Docker: Where Does It Leave the Network Admin?

It’s the end of the year, and a good time for thinking back. I’m thinking back to a dark past long ago, when physical servers ran server operating systems, and ran applications—when those servers plugged into a switch, and each endpoint was a single server. The network team could see every device, endpoint, or switch, and could trace packets from end to end. Network admins would tell you that those were Golden Days, when troubleshooting was easy and networks were simple. Then, ten or so years ago, along came server virtualization. All of a sudden there were multiple servers on any given endpoint, and worse, the servers would move between endpoints not only at will, but mid-flow. Troubleshooting became Hard, with a capital H.

Out of this came innovations such as VMware’s dvSwitch and the Cisco 1000V distributed vSwitch. These gave network admins the tools they required to push their traces deeper into the virtualization systems and to regain the end-to-end connectivity they desired. As time progressed, the ability to mirror flows and to extend technologies such as NetFlow into the hypervisor brought the VM world back into network admins’ view. As time advanced further, network functions virtualization (NFV) moved some of the functions of the network into the hypervisor, or into VMs, but the interaction between the flows remained fairly constant. The more recent developments of overlay/underlay networks have again pushed the end-to-end traffic flows into the twilight of tunnels (encrypted or not). The two-tier network model has made troubleshooting harder again, with layer 2 networks tunneled through layer 3 switch interconnects. Now Docker is throwing another spanner in the works.

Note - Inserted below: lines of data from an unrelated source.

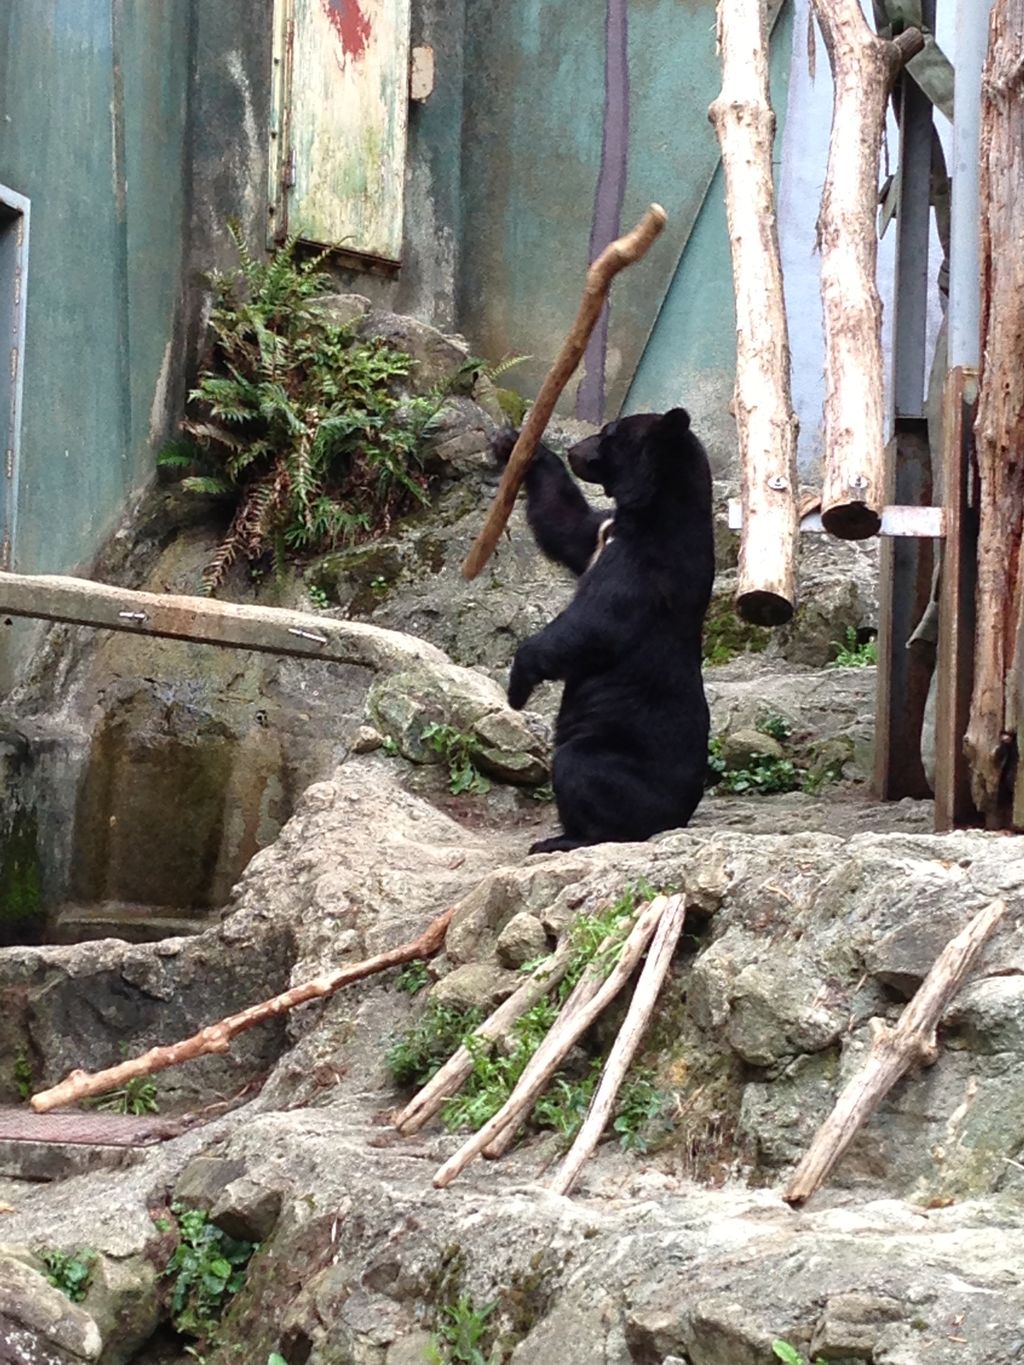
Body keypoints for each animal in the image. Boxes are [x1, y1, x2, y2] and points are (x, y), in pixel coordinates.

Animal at [496, 406, 715, 851]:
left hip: (610, 753)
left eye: (607, 432)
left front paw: (517, 687)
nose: (574, 449)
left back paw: (563, 839)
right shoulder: (603, 533)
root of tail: (675, 818)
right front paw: (516, 444)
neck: (653, 510)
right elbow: (567, 525)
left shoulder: (640, 572)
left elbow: (590, 627)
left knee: (579, 770)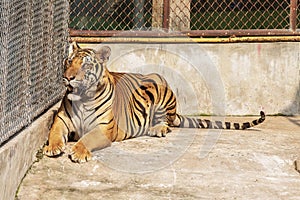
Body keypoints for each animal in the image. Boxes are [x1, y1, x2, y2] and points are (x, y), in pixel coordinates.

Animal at [42, 42, 264, 162]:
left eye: (86, 65)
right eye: (69, 61)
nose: (68, 78)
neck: (82, 98)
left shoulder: (103, 129)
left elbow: (87, 139)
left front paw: (79, 152)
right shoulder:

On the one hand, Docker offers the potential to put the “OS” back to a single endpoint. On the other, that OS is now running multiple throwaway apps that move and change at a rate unheard of even a couple of years ago. This creates both challenges and opportunities for the network. Docker’s deep integration into OpenStack means that all the SDN tools created for the OpenStack world are close to, if not completely, compatible out of the box. Times are certainly not quite as dim as when virtualization stacks broke onto the scene.

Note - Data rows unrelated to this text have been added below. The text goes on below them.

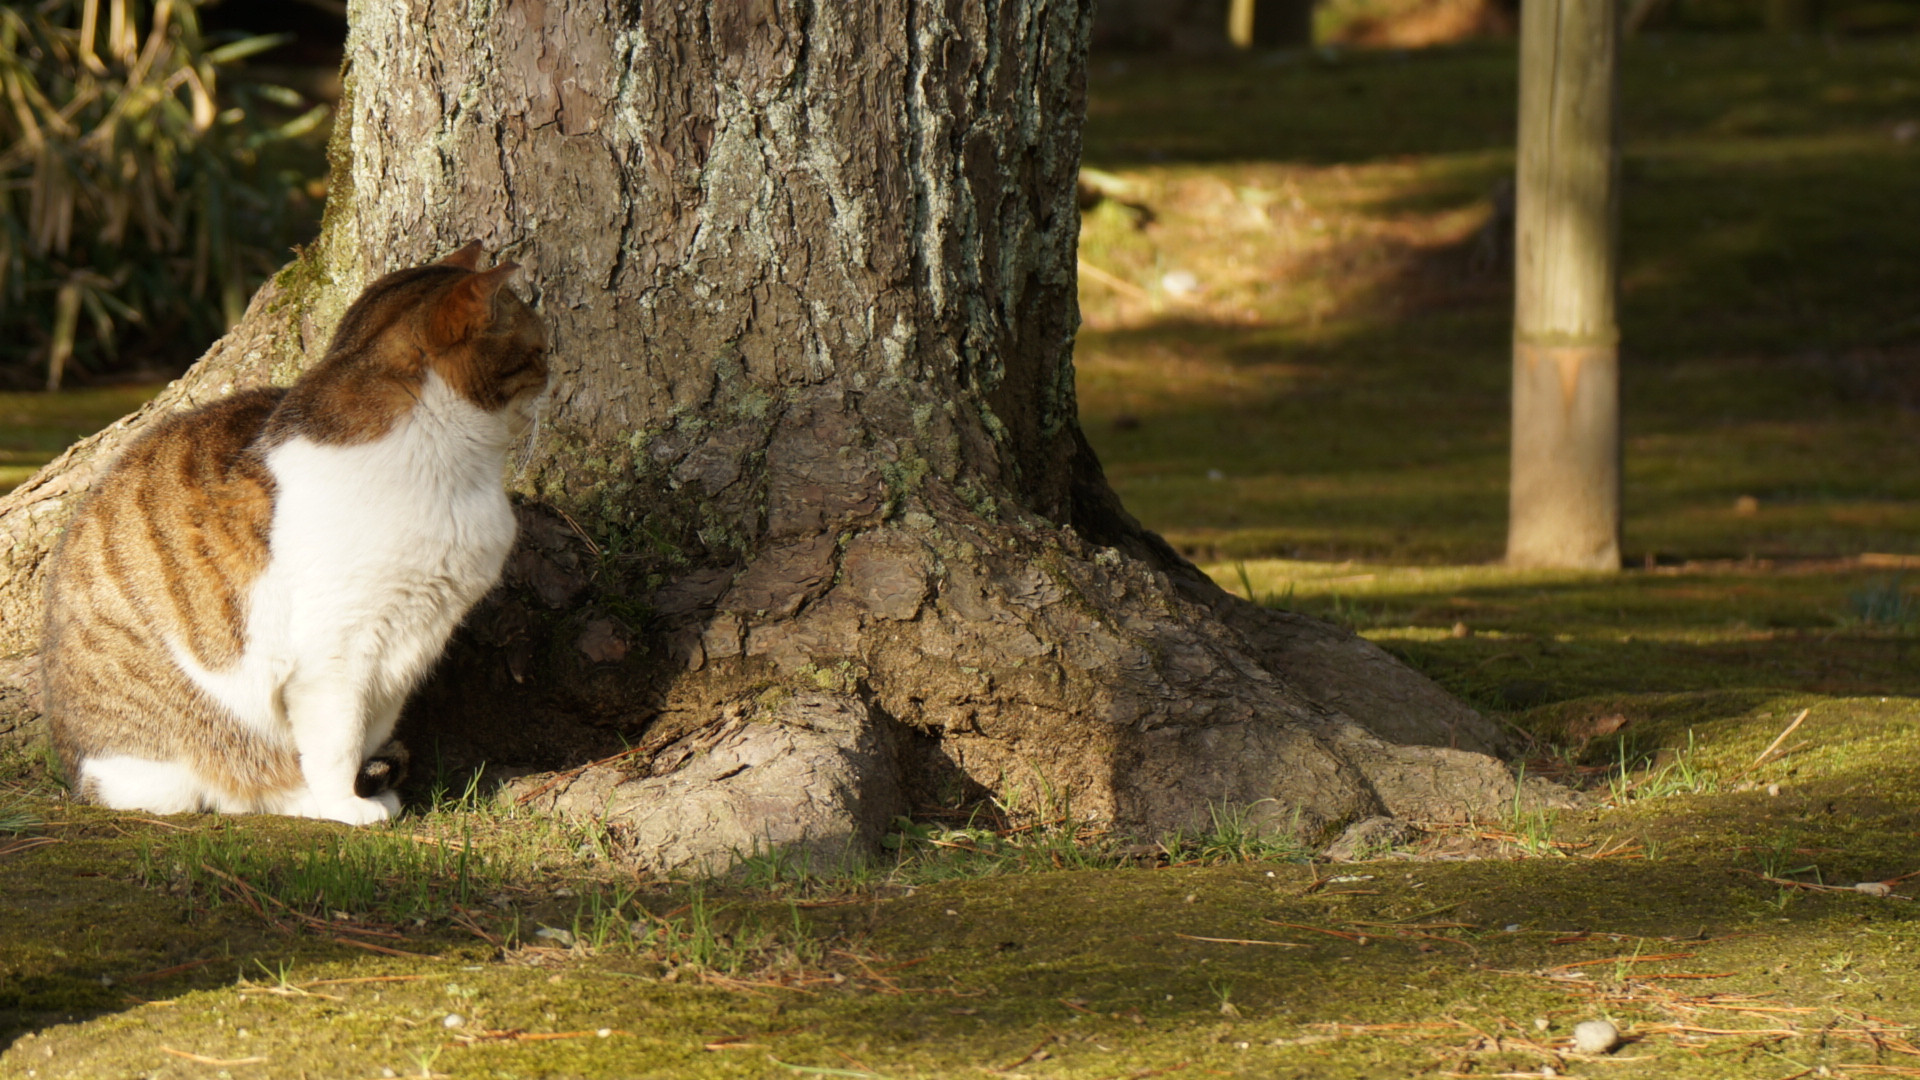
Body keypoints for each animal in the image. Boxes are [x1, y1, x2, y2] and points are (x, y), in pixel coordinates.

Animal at [43, 243, 548, 825]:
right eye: (539, 350)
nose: (555, 372)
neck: (455, 470)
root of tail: (75, 771)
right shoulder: (336, 652)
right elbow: (336, 741)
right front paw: (347, 805)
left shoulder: (408, 646)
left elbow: (366, 729)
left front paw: (350, 792)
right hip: (168, 759)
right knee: (220, 788)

VMware is on hand to help the pure VMware shops with the Photon project. One of the aims of that project is to ensure that each container has an element in the VMware infrastructure, so that NSX and vRealize can interact and the containers do not simply vanish from view. This means that the brunt of vLog Insight and vRealize Operations Manager can be brought to bear on the entire estate, be it VM or container.

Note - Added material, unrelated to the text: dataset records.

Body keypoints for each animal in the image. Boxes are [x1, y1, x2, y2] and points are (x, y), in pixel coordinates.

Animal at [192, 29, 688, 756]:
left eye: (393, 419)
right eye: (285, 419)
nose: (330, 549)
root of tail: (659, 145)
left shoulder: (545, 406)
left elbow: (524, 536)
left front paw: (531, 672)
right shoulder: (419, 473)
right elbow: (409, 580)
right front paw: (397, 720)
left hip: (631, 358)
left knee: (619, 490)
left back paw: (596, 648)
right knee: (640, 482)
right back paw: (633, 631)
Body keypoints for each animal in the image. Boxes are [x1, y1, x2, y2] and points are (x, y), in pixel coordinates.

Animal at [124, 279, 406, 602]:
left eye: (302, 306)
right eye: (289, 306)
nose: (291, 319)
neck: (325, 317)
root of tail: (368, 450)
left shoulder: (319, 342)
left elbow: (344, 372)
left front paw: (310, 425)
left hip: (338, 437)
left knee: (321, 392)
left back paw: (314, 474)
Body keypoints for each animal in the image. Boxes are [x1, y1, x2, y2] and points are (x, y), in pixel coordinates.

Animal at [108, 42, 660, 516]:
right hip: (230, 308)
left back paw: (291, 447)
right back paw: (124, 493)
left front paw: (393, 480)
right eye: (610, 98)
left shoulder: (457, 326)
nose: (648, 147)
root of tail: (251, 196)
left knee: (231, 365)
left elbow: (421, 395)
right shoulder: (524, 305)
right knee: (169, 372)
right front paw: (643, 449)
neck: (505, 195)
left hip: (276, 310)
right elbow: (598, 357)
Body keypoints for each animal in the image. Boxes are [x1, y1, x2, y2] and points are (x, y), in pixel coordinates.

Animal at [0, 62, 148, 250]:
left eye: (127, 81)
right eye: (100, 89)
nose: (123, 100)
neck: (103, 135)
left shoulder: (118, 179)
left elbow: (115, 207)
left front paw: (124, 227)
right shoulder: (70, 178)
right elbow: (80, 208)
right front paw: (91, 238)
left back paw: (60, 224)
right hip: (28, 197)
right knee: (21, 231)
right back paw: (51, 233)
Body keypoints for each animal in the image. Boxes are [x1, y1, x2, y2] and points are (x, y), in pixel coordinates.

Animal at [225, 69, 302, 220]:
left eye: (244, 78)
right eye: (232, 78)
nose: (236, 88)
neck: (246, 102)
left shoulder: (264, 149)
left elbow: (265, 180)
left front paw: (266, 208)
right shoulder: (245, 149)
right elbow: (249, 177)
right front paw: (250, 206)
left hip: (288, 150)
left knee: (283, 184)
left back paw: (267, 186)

Outside of the VMware worldview, Docker opens up doors for the more generic SDN vendors. Where Docker runs “bare metal,” there is still a Linux base OS that can be tapped into relatively freely. Big Switch Networks has taken advantage of this with the ability to install its Big Cloud Fabric (BCF) plugin, making the Docker host another aspect of the fabric and bringing it into the entire control and monitoring suite it provides. Where Docker is running within the VM world, all of the techniques that have been developed to monitor and steer traffic from VMs can be brought to bear.

As server virtualization has evolved, so too have the networks underpinning them. The complexity in both cases has increased at a rate that could not have been foreseen at the start of the century. With that complexity has come both difficulties in troubleshooting and opportunities to work in much more efficient and agile ways. No longer are racking and stacking, manual network configuration, and long hours tracing Cat5 cables a delay to the provisioning of apps. We don’t wait five months to order a box and have the cables connected and brought online. We wait five minutes, even five seconds, for an image to deploy, with networks created and network functions chained in real-time.

Perhaps those network admins lamenting the past have some powerful rose-tinted spectacles. Indeed, the past always seems as though it were a more comfortable era. The future brings new challenges that are oftentimes difficult to grasp, and that take time to get used to. The brave new world of SDN, though, is bedding in, taking new challenges in stride, and adapting in a way that only a software-defined future can.